Experiment Lövholmen – Seminar and discussions

26 May 2016

17.00–20.00 PM

Participants: Peter Lynch and Elizabeth Hatz (KTH Arkitekturs Studio 7) as well as Arna Mackic, Studio LA.

 Seminar and discussions about city planning and a viewing of the exhibition Latent City.


17.00 – 18.00:

  • Exhibition ”The Latent city”: models, drawings, etc, by students from the School of architecture at KTH.
  • Writer’s wall: Lövholmen – ideas, visions, questions. What’s your opinion?
  • Food and beverages is available at the café.

18-18.45: Outlooks and inspiration

  • Arna Mackic – experimental urban planning, examples from Amsterdam (in english).
  • Peter Lynch & Elizabeth Hatz, KTH: ”The Latent city” (in english)

19-20: Lövholmen, the meaning and potential of the area

  • During spring 2016 students from the master course at the School of architecture at KTH, has been working with Lövholmen as a case study. The project is about finding new connections between dwelling, work and location through city farming and planning models based on inclusion and site-specificity. They will present learnings and ideas, which will serve as basis for further discussions (in english).
  • Short presentations by artists active in the area – the locations history, its meaning today, potentials, doubts, ideas (in Swedish).
  • Discussion (in Swedish).

About Lövholmen

Liljeholmen was the first industrial suburb of Stockholm, where Lövholmen today is the last remain of this old industrial landscape. Färgfabriken has been active in Lövholmen since 1995, residing in a building from 1889. The last decade has seen industries and offices move out of Lövholmen, while at the same time the central area Liljeholmen has transformed from a somewhat sleepy suburb to an extension of the inner city, with many new dwellings and a shopping mall.

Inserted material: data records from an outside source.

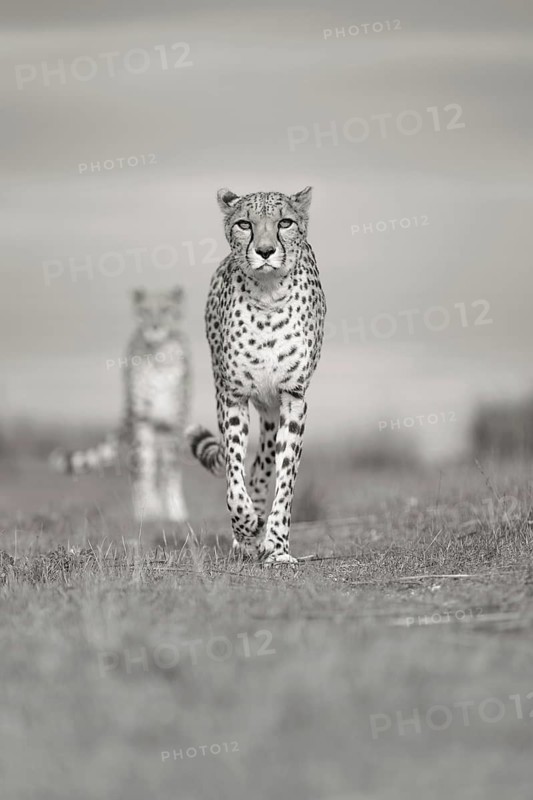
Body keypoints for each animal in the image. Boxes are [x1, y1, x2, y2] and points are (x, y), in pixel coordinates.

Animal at [50, 286, 190, 522]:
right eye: (146, 310)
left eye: (166, 309)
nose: (155, 326)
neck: (158, 355)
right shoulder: (142, 419)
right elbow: (144, 467)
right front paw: (147, 511)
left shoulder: (174, 422)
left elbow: (170, 471)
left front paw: (175, 511)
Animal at [186, 186, 326, 563]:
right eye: (244, 224)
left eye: (285, 222)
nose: (265, 251)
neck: (268, 296)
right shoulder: (232, 397)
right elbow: (234, 474)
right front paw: (245, 524)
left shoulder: (293, 398)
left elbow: (286, 477)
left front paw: (276, 546)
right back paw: (247, 537)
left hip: (271, 409)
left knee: (264, 463)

Lövholmen, Stockholm’s last central industrial area, is highly interesting for exploitation because of its location on the waterfront and proximity to public transport. It is pointed out as an area of development for dwellings, in a programme from 2008. Lövholmen’s 23 000 square meters are divided between six different landowners, and even if the planning is ongoing, no transformation has yet begun.

So, Lövholmen is in a state of transition. Its rough and derelict impression of today stands in sharp contrast to the different visions being presented by city planners and property developers. This first impression also stands in contrast to what’s actually going on behind the scenes; in fact right now Lövholmen is a cultural hub – with more than 300 artists, architects, writers and creators working here.

The case of Lövholmen allows us to highlight a number of questions relevant to Stockholm, and other cities in the world, in regards to future urban areas. What relevance do these kinds of worn down areas have? How are the areas dealt with before exploitation starts, and how could they be kept open and active during construction? How do deal with historical industrial areas as part of a city’s cultural heritage? What does it mean that these sites are often being taken over by creative forces in these phases of transition – and what happens to the creativity when the building cranes are brought in and the new private dwellings are in place? For whom are the plans and future buildings? Is there potential for Lövholmen to be something new or will the results be conventional and much like everything else built today? How could the multifaceted city life of tomorrow unfold? How could Lövholmen play an important role in the bridging of the city’s mental and physical barriers, rather than adding to the segregation?


The evening was arranged in collaboration with KTH & the Dutch Embassy in Stockholm.